# Instructions
(a) Answer these questions about the 300ZX pricing thread:
(i) What price is the seller asking for the 1986 300zx?
(ii) How many miles did Zen31ZR's 85 turbo have when it was bought?
(iii) How much did asleepz pay for the 87 300ZX Turbo?
(b) Rewrite the passage of the 300ZX pricing thread from "I'd offer the" to "now guys thanks!", swapping "KBB" for "Kelley Blue Book".

# Excerpt
# Help on pricing for an 86 300zx?



## TNIX7 (May 14, 2004)

i recently ran into a 1986 n/a 300zx standard with 87000 miles on it - the guy is asking $1250 (negotiable), it has 80% body RUST (not rot) it is missing the ECU (computer - $100-$200) and needs the factory recall on the fuel injectors (free), needs some paint bad and since i cant drive it i have NO idea about other possible problems, But what would you guys offer for it? im in a quandry i own an 85 accord right now with 104 thou miles and im not gonna sell it to buy a problem, but if i pay under 600 i could keep both, soooo thats my situation any ideas?


----------



## Zen31ZR (Mar 24, 2004)

TNIX7 said:


> i recently ran into a 1986 n/a 300zx standard with 87000 miles on it - the guy is asking $1250 (negotiable), it has 80% body RUST (not rot) it is missing the ECU (computer - $100-$200) and needs the factory recall on the fuel injectors (free), needs some paint bad and since i cant drive it i have NO idea about other possible problems, But what would you guys offer for it? im in a quandry i own an 85 accord right now with 104 thou miles and im not gonna sell it to buy a problem, but if i pay under 600 i could keep both, soooo thats my situation any ideas?


$1000 to $1200 is about right. I paid $3500 for a running 85 turbo with some rust issues and a small problem passing emissions. The one reason probably the price is so high is the fairly low mileage. Mine had 159,000 when I got it.
The factory injector recall is not very important , I know of a few people who have reversed the procedure , it's kind of essential to do any serious modding. Mine never had the recall done. 80% body rust is a bit dangerous though , once it goes that far I wouldn't bother trying to rescue it. Most small surface rust is 10 times larger underneath.


----------



## asleepz (Feb 24, 2004)

I payed 1800 for my 87 300ZX Turbo and it had some over heating problems but I fixed that and had 136K miles


----------



## Zen31ZR (Mar 24, 2004)

SKD_Tech said:


> I payed 1800 for my 87 300ZX Turbo and it had some over heating problems but I fixed that and had 136K miles


Bought mine from a dealer , which usually means you pay right about double what it's really worth.  

I'd offer the guy between $600 and $800. Look it up in the KBB and any other place you can find too. Because of all the rust find the lowest poor condition graded price for it.


----------



## TNIX7 (May 14, 2004)

thanks guys, i wann go look at it again and bring my digicam so i can get some pics to show you guys, the rust isnt _that_ bad, two spots on each rear fender(didnt get to look under) im gonna have a hard time spending more than 600 on it like i said, but ill put up some pics and see if you think its worth more or less than $600. i almost called the guy today and offerd him $400/ i realy wanna keep both my cars, well thats it for now guys thanks!


----------



## TNIX7 (May 14, 2004)

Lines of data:
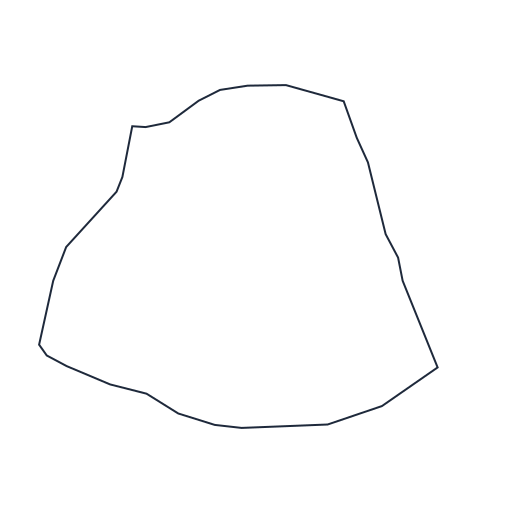 Salcajá, Quezaltenango, Guatemala, rotated 190°
{"feature_id": "79465075B86011585476581", "entity_name": "Salcajá", "entity_type": "district", "adm_level": 2, "iso_a3": "GTM", "parent_name": "Guatemala", "parent_adm1": "Quezaltenango", "projection": "albers", "projection_center": [-91.46, 14.876], "detail": "fine", "context": "isolated", "style": "outline", "palette": "slate", "viewbox_px": 512, "rotation_deg": 190, "n_neighbors": 0, "source": "geoboundaries", "source_scale": "gbopen_adm2", "svg_char_len": 521}
<svg xmlns="http://www.w3.org/2000/svg" viewBox="0 0 512 512"><g transform="rotate(190 256 256)"><path d="M400.4,362.3L401.3,310.6L404.5,295.1L444.5,231.9L451.4,196.4L454.2,131.0L444.8,121.7L423.4,114.7L377.4,104.2L339.9,101.4L305.2,87.4L267.3,82.5L240.3,84.2L190.6,95.0L156.2,102.5L105.9,130.1L57.8,177.8L107.3,257.1L115.8,279.1L132.1,300.0L162.0,367.6L177.3,389.9L196.5,423.6L256.2,429.5L293.8,422.3L320.3,413.3L339.4,399.0L364.6,372.6L387.1,363.8L400.4,362.3Z" fill="none" stroke="#1e293b" stroke-width="2"/></g></svg>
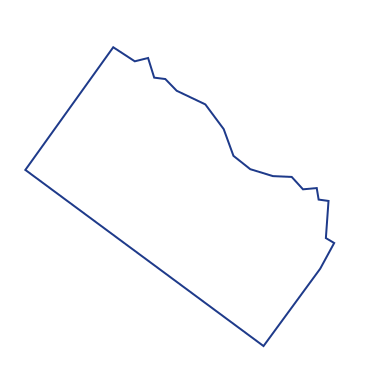 the district of Edwards, Illinois, United States of America, rotated 306°
{"feature_id": "52423323B63371987801895", "entity_name": "Edwards", "entity_type": "district", "adm_level": 2, "iso_a3": "USA", "parent_name": "United States of America", "parent_adm1": "Illinois", "projection": "robinson", "projection_center": [-87.988, 38.413], "detail": "fine", "context": "isolated", "style": "outline", "palette": "blue", "viewbox_px": 384, "rotation_deg": 306, "n_neighbors": 0, "source": "geoboundaries", "source_scale": "gbopen_adm2", "svg_char_len": 424}
<svg xmlns="http://www.w3.org/2000/svg" viewBox="0 0 384 384"><g transform="rotate(306 192 192)"><path d="M111.9,44.2L109.4,340.4L205.3,340.8L234.3,337.0L233.4,327.4L265.0,307.7L260.3,298.9L268.5,290.6L259.4,280.2L262.8,263.8L252.4,248.1L244.7,225.7L245.6,204.3L261.5,180.7L270.7,151.3L264.9,120.1L267.7,104.0L262.3,94.2L274.6,77.7L264.1,68.9L262.8,43.2L111.9,44.2Z" fill="none" stroke="#1e3a8a" stroke-width="2"/></g></svg>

# Response list
(a)
(i) $1250, which is negotiable.
(ii) 159,000 miles.
(iii) 1800.

(b)
I'd offer the guy between $600 and $800. Look it up in the Kelley Blue Book and any other place you can find too. Because of all the rust find the lowest poor condition graded price for it.


----------



## TNIX7 (May 14, 2004)

thanks guys, i wann go look at it again and bring my digicam so i can get some pics to show you guys, the rust isnt _that_ bad, two spots on each rear fender(didnt get to look under) im gonna have a hard time spending more than 600 on it like i said, but ill put up some pics and see if you think its worth more or less than $600. i almost called the guy today and offerd him $400/ i realy wanna keep both my cars, well thats it for now guys thanks!